5. Embrace a Zen mindset
At Hermit Thrush, Gagné embraces techniques like kettle souring, pitching house cultures of yeast and bacteria, and spontaneous fermentation. He nurtures 14 different mixed house cultures, and ages beer in a variety of wooden vessels. “We’ll look at the next few weeks—what the weather is, what ingredients are seasonal, and incorporate that into our offerings,” he explains. “We don’t do a lot of steering. We mostly just follow. That’s the Zen of the practice, following where the beer needs to go.”

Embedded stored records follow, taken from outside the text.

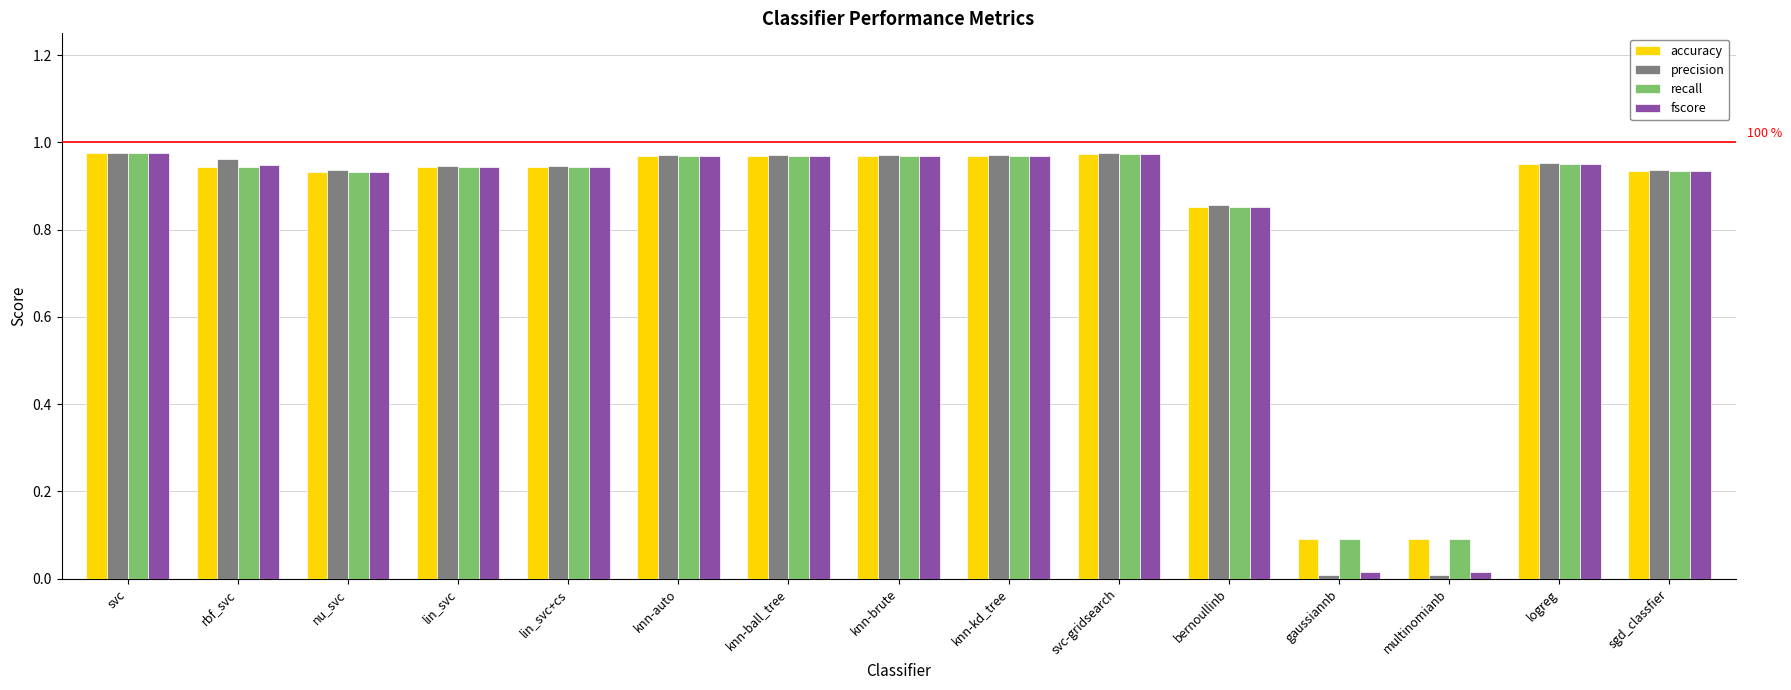

Does the chart contain any negative values?

No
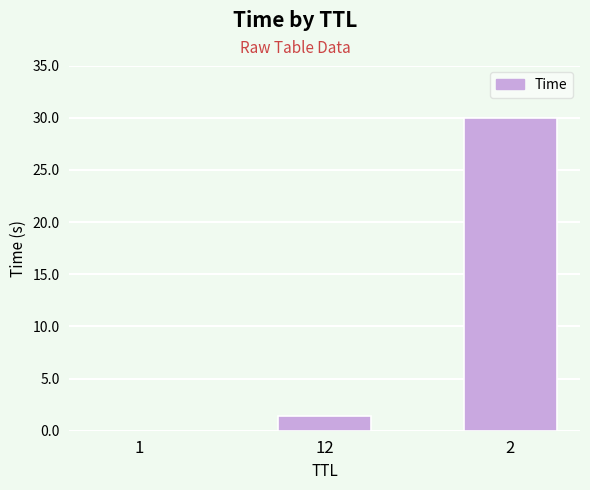

At which label is the value closest to 15?

12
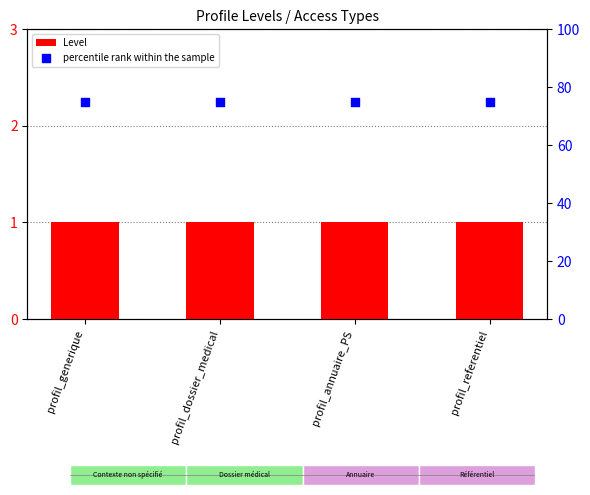

What are all the series names shown in the legend?

Level, percentile rank within the sample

6. Revisit the old playground
Supah Phunk, a rotating wild ale series, is a periodic blend of the most interesting beers aging in Hermit Thrush barrels. “It’s my playground, to keep up the experimentation that made me fall in love with sours in the first place,” Gagné says. Aiming for complexity, he works across various vintages, oak types, house cultures, and barrel temperatures. “I want each individual flavor to be below the point where it’s obvious. […] The blend should be totally transporting, and unlike any single flavor you’ve ever had.”

7. Throw a changeup
Emphasizing local yeast over all else helps Hermit Thrush stand out in a crowded local market that produces some of the country’s top-rated IPAs. So when Gagné does use hops, he has to nail it. Enter Green Street Sour IPA, which adds locally sourced tropical hops to a kettle sour mash that drives lemon notes from a citrusy strain of Lactobacillus. “We still have those hoppy flavors, but now they’re lemony, bright, and quenching,” Gagné explains. “It’s sort of like grapefruit juice in beer form.”

8. Go local, deeply
Brattlebeer, Gagné’s flagship ale, combines locally harvested yeast, locally sourced apples, and aged local hops to create a beer that couldn’t exist anywhere else in the world. It embodies Hermit Thrush’s approach to brewing: If a simple malt bill, local fruit, oak foeders, and the bugs floating around the air of the Connecticut River Valley can combine to make this bright, funky, delicate slice of vanilla cake in a glass, why brew beer any differently? “Brattlebeer wouldn’t taste like that,” Gagné says, “if we were buying apples from a commodity supplier or yeast from a lab.”

9. Move beer off the grid
“I hope our ecologically minded practices mobilize people to think about climate change,” Gagné says. To offset its environmental footprint, Hermit Thrush brews with renewable energy and sources all of its hops and fruit locally. And because wild ales don’t need refrigeration, there’s no energy spent on fermentation and storage. “In tandem with the overall American renaissance in craftsmanship, people are caring more about whether their product is made locally and ethically,” he adds. “It’s the craft sector’s duty to American citizens to continue to push the boundaries around how low-impact we can be.”